┌─ Input

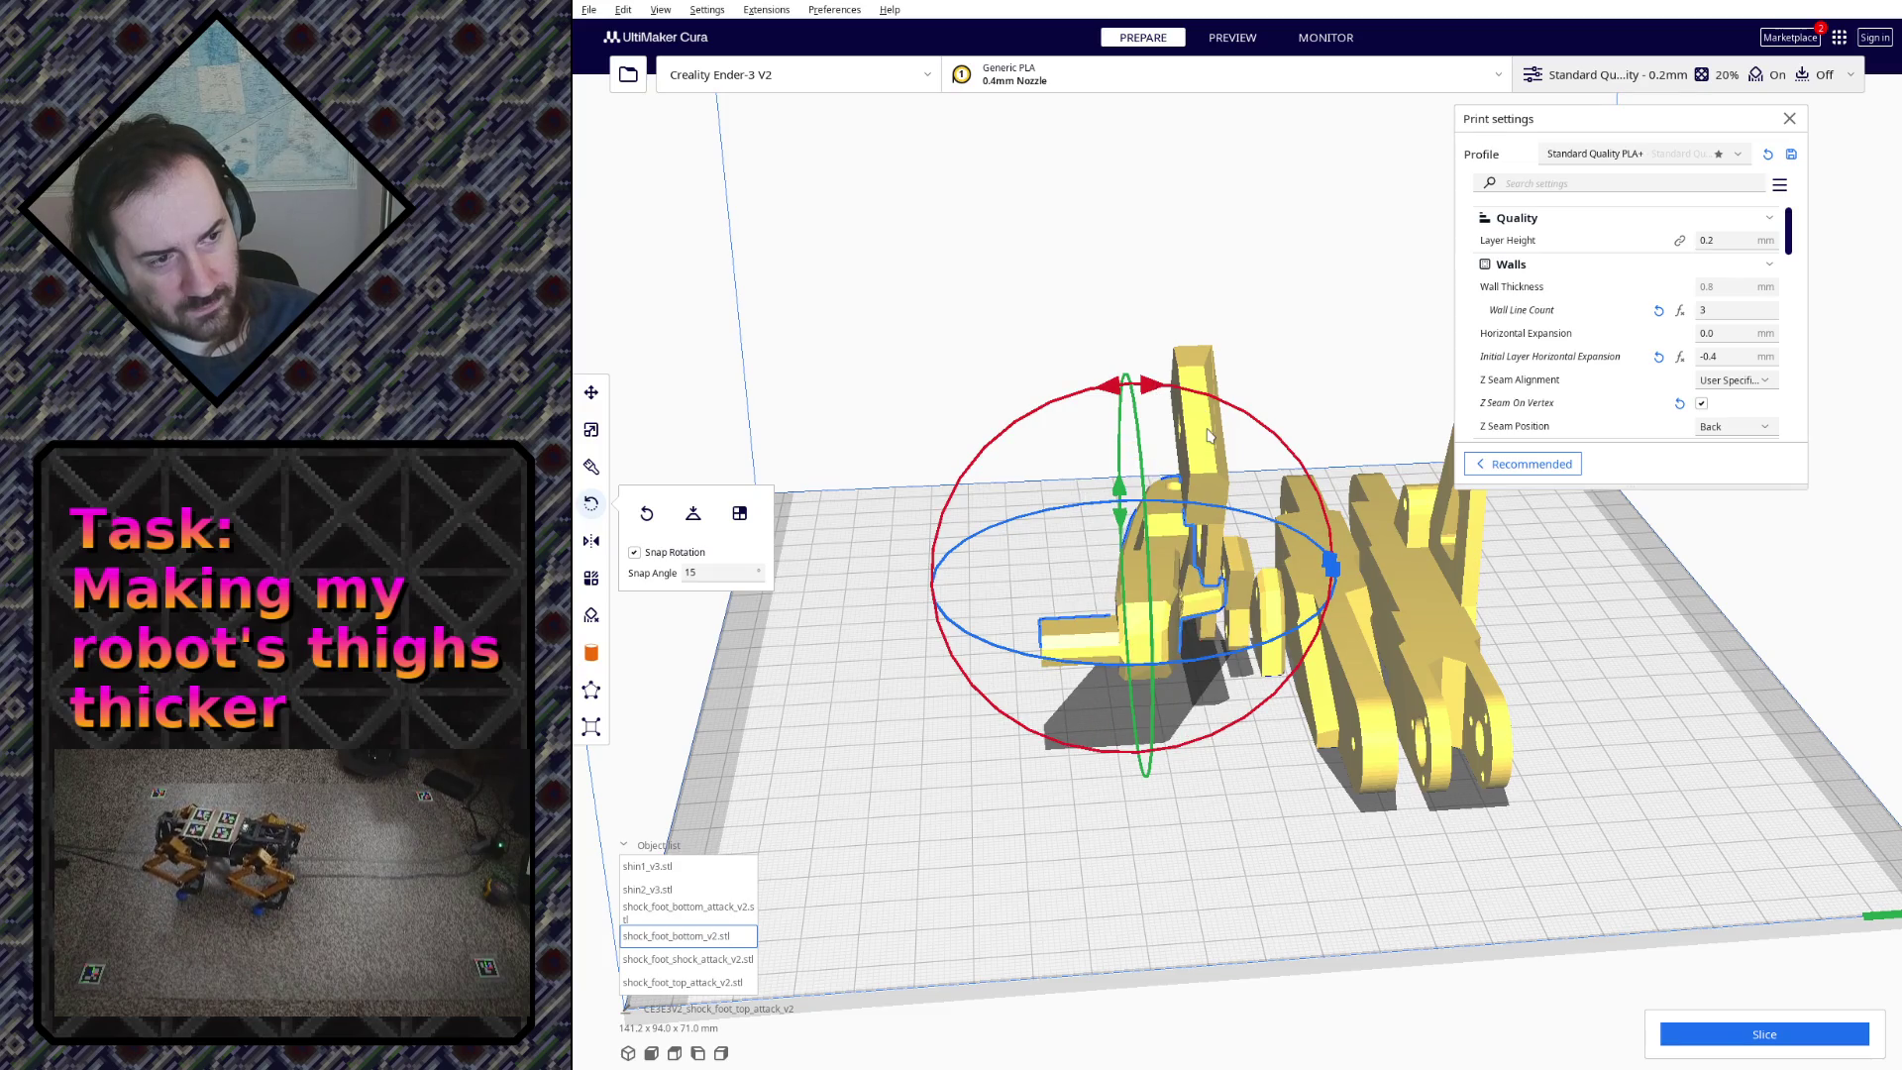
pyautogui.click(591, 393)
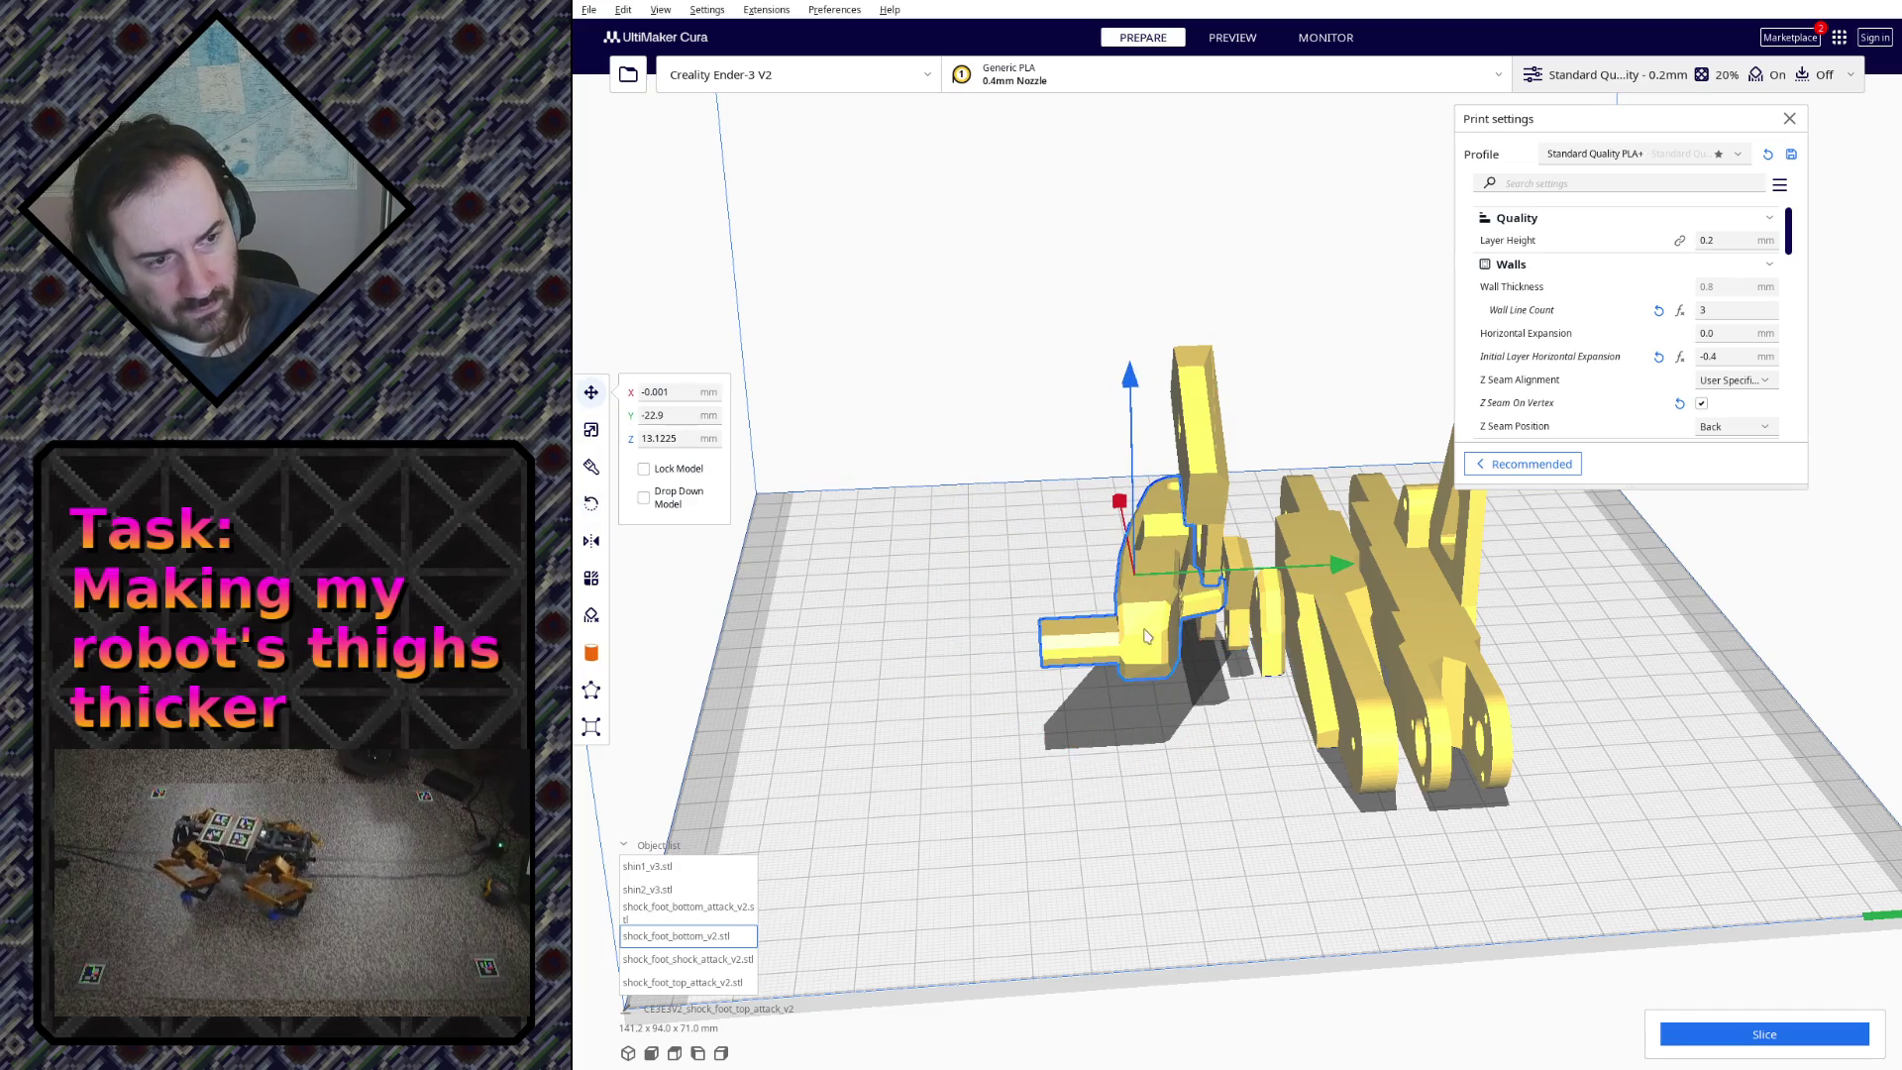
pyautogui.moveTo(1147, 636)
pyautogui.mouseDown()
pyautogui.moveTo(912, 668)
pyautogui.moveTo(849, 626)
pyautogui.mouseUp()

└─

Each line of the material that contains the string "moveTo" has to be copied out.

pyautogui.moveTo(1147, 636)
pyautogui.moveTo(912, 668)
pyautogui.moveTo(849, 626)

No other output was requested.